> **Textauszug**
▬▬▬▬▬▬▬▬▬▬

Papa, hast du das Bohrloch gestopft?

Foto: Marcus Gloger

No, I can’t, müsste derzeit der Slogan des US-Präsidenten Obama lauten. Der sogenannte mächtigste Mann der Welt ist besorgt. Besorgt, weil er die eigene Ohnmacht erkennt. Er ist nicht in der Lage, dieses verdammte Bohrloch im Golf von Mexiko zu stopfen, diese größte menschengemachte Umweltkatastrophe der USA zu stoppen. Er muss, auch wenn ihm das sichtlich nicht behagt, den Experten von BP vertrauen. Was fehlt, ist die klare Ansage, dass es so nicht weitergeht. Bisher wird nur über das Wenn und Aber des menschlichen Versagens in diesem einen Fall debattiert. Kaum aber über die grundsätzlich falsche Richtung.

Wir sollten damit aufhören, an den unmöglichsten Stellen nach Öl zu bohren. Einem Junkie gleich, der auf der Suche nach Stoff sein Haus auf den Kopf stellt, kramen wir in den hintersten Win­keln des Planeten nach dem schwarzen Treibstoff unserer Mobilität. Wir sollten damit aufhören, staatlichen Kontrollstellen bei der Überwachung der Ölmultis zu vertrauen. Das ist – bei dem derzeit noch herschenden Paradigma der fossilen Mobilität –, als ob der Süchtige die saubere Arbeitsweise des Dealers kontrolliert.

▬▬▬▬▬▬▬▬▬▬

> **Aufgabe A**
Ändere in den Einträgen den Abschnitt von der Zeile mit "- Develop PPTA" bis zur Zeile mit "### Tools & Languages": Ersetze "Revamping" durch "Redesigning" und gib nur diese Zeilen sonst unverändert wieder.

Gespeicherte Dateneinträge
▬▬▬▬▬▬▬▬▬▬

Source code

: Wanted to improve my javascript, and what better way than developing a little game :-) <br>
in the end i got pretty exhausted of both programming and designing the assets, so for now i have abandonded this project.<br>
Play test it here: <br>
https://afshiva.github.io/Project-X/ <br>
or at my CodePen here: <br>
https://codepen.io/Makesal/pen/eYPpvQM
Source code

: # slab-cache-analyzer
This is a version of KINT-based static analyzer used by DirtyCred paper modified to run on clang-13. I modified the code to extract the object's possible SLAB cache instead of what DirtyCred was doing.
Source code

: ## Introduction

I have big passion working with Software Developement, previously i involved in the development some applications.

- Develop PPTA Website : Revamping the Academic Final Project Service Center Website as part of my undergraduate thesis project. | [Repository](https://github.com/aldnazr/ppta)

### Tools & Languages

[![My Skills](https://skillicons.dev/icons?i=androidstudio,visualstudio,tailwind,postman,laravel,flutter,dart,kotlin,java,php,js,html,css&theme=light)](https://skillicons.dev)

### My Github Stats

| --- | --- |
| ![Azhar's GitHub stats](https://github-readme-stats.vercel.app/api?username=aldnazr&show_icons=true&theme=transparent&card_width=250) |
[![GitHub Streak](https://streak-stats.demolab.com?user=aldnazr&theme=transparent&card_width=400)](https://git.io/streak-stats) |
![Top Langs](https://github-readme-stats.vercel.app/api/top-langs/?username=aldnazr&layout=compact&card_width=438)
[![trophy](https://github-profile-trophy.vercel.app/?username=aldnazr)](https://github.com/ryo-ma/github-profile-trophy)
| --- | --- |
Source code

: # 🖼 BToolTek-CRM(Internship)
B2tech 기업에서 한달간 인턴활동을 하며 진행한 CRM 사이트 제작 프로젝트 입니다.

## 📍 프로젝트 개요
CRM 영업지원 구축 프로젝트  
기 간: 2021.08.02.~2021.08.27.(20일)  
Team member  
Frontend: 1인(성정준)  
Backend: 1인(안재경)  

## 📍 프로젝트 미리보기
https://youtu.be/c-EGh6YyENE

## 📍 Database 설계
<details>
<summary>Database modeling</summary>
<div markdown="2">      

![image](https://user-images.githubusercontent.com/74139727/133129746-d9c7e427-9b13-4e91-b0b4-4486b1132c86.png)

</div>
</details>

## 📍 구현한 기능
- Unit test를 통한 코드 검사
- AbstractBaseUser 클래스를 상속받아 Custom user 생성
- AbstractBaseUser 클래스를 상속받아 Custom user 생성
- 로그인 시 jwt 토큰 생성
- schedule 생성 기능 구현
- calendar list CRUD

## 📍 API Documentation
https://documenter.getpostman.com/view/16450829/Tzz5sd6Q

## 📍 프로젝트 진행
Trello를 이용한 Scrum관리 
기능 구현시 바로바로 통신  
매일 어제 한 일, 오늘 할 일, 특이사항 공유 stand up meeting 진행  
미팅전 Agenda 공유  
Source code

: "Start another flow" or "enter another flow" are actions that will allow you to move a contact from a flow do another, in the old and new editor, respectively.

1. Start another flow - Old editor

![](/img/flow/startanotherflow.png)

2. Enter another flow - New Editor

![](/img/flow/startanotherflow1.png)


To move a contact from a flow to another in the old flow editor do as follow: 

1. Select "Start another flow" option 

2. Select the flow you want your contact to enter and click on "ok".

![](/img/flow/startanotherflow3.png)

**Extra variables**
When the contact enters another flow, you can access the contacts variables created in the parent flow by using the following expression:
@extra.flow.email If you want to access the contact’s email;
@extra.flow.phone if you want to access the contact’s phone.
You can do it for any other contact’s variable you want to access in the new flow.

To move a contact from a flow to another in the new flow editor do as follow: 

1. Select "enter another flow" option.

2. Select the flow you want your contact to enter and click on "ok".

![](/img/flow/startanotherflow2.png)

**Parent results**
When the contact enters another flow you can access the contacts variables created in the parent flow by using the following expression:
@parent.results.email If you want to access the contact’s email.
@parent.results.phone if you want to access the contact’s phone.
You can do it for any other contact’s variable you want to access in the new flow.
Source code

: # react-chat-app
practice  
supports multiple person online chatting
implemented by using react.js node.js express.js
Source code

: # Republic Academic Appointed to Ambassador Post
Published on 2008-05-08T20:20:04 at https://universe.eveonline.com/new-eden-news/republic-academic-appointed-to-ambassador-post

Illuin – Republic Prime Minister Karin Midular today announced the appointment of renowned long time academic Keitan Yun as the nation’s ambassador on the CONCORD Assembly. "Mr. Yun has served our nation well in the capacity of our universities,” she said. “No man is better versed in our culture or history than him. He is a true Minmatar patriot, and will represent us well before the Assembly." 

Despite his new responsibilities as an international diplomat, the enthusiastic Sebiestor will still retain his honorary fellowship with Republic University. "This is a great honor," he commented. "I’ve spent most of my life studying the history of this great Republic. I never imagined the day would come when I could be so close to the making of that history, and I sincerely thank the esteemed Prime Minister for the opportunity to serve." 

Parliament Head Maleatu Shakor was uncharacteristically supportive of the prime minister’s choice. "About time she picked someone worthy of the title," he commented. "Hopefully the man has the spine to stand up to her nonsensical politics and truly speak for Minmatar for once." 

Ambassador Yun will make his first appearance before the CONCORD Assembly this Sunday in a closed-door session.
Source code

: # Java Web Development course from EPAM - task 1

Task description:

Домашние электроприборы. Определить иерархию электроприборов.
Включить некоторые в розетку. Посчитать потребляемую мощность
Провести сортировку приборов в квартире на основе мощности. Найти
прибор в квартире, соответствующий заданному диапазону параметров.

▬▬▬▬▬▬▬▬▬▬

> **Aufgabe B**
Schreib den Kommentar zur Ölkatastrophe im Golf von Mexiko nach seinem letzten Satz weiter.

> **Schriftliche Antwort A**
- Develop PPTA Website : Redesigning the Academic Final Project Service Center Website as part of my undergraduate thesis project. | [Repository](https://github.com/aldnazr/ppta)

### Tools & Languages

> **Schriftliche Antwort B**
Was die Politik stoppen muss, ist mehr als ein leckes Bohrloch. Es ist die fa­tale Mischung aus Anmaßung, mit Simpel-Technik in die nur schwer beherrsch­baren Grenzbereiche unserer menschlichen Umwelt vordringen zu wollen; aus Kumpanei der staatlichen Behörden mit den Ölgesellschaften, weil sie ja das Gleiche wollen: bohren, bohren, bohren; und der Schlamperei auf den Bohrinseln, wo Besatzungen die Verantwortung für ein gewaltiges Gefahrenpotenzial übertragen wird, die an Land kaum in den Besitz eines Busführerscheins gelangen würden. Auch der Kapitän der 1989 havarierten Exxon Valdez war besoffen, als sein Tanker vor Alaska auf Grund lief. All das stinkt zum Himmel.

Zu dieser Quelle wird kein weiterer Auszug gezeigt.